═════ Dados fornecidos
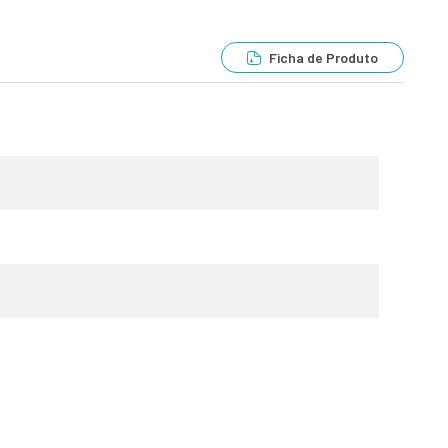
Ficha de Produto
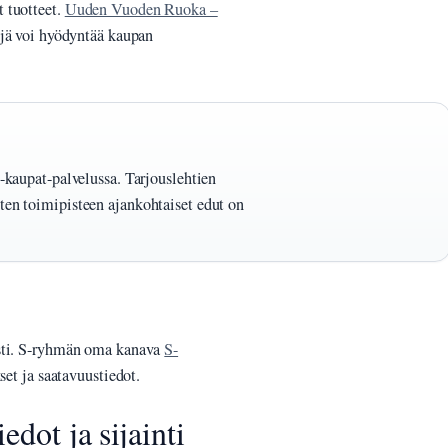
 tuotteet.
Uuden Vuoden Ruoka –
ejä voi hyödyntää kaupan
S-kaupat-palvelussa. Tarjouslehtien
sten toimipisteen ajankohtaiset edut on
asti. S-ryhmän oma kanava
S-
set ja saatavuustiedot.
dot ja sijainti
══════════
═════ Dados fornecidos
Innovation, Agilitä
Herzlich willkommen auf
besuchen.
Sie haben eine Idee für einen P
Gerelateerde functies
══════════
- [Tarefa proposta] Transcreva os registros acima como uma tabela Markdown com as colunas "Número" e "Linha", começando na linha que contém "Ficha de Produto" e parando depois da linha que contém "dot ja sijainti". Deixe de fora as imagens e as linhas em branco.

- [Tarefa concluída]
| Número | Linha |
|---|---|
| 1 | Ficha de Produto |
| 2 |  tuotteet. |
| 3 | Uuden Vuoden Ruoka – |
| 4 | ejä voi hyödyntää kaupan |
| 5 | S-kaupat-palvelussa. Tarjouslehtien |
| 6 | sten toimipisteen ajankohtaiset edut on |
| 7 | asti. S-ryhmän oma kanava |
| 8 | S- |
| 9 | set ja saatavuustiedot. |
| 10 | dot ja sijainti |